Verify Webhook Signatures with HMAC

Learn the standard pattern for verifying webhook signatures using HMAC. Understand header inspection, payload hashing, and constant-time comparison to prevent forgery.

API Security

Detailed Explanation

Webhook Signature Verification with HMAC

Webhooks allow services to send real-time notifications to your application via HTTP POST requests. However, without verification, anyone could send a fake webhook to your endpoint. HMAC-based signature verification solves this by ensuring only the legitimate service could have generated the request.

How Webhook Signing Works

The typical webhook signing flow works as follows:

  1. Shared secret: When you register a webhook endpoint, the service provides a secret key (or you generate one)
  2. Request signing: When the service sends a webhook, it computes HMAC(secret, request_body) and includes the signature in an HTTP header
  3. Verification: Your server receives the request, computes the same HMAC over the raw request body using the shared secret, and compares it to the signature header

Implementation Pattern

# Pseudocode for webhook verification
received_signature = request.headers["X-Signature"]
computed_signature = HMAC_SHA256(secret_key, raw_request_body)
if constant_time_equal(received_signature, computed_signature):
    process_webhook(request)
else:
    return 403 Forbidden

Critical Implementation Details

Use the raw body: You must compute the HMAC over the exact bytes received, not a parsed-and-reserialized JSON object. JSON serialization is not deterministic — different libraries may order keys differently or handle whitespace differently.

Constant-time comparison: Always use a timing-safe comparison function. Standard string comparison (===) returns early on the first mismatched character, leaking information about how many prefix bytes are correct.

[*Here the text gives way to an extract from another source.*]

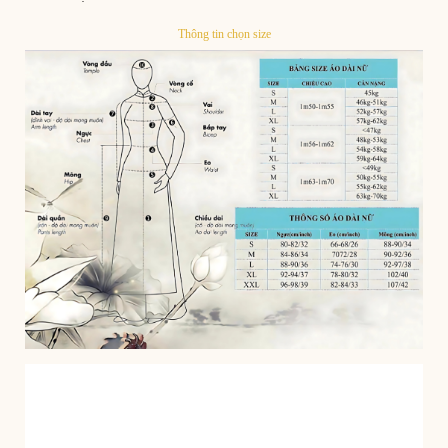
Thông tin chọn size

This can be exploited in a timing attack.

Signature format: Most services send signatures in one of these formats:

  • Raw hex: sha256=a3f2b8...
  • Base64: v1=o/K4wQ...
  • Prefixed with algorithm: t=1614556800,v1=...

Replay Protection

Some services include a timestamp in the signed payload or a separate header. You should:

  1. Verify the signature first
  2. Check that the timestamp is within an acceptable window (e.g., 5 minutes)
  3. Optionally deduplicate by webhook ID

This prevents an attacker from replaying old, valid webhooks.

Use Case

Webhook signature verification is mandatory when receiving payment notifications from Stripe, deployment events from GitHub, message callbacks from Twilio, or any third-party service that pushes data to your application endpoint.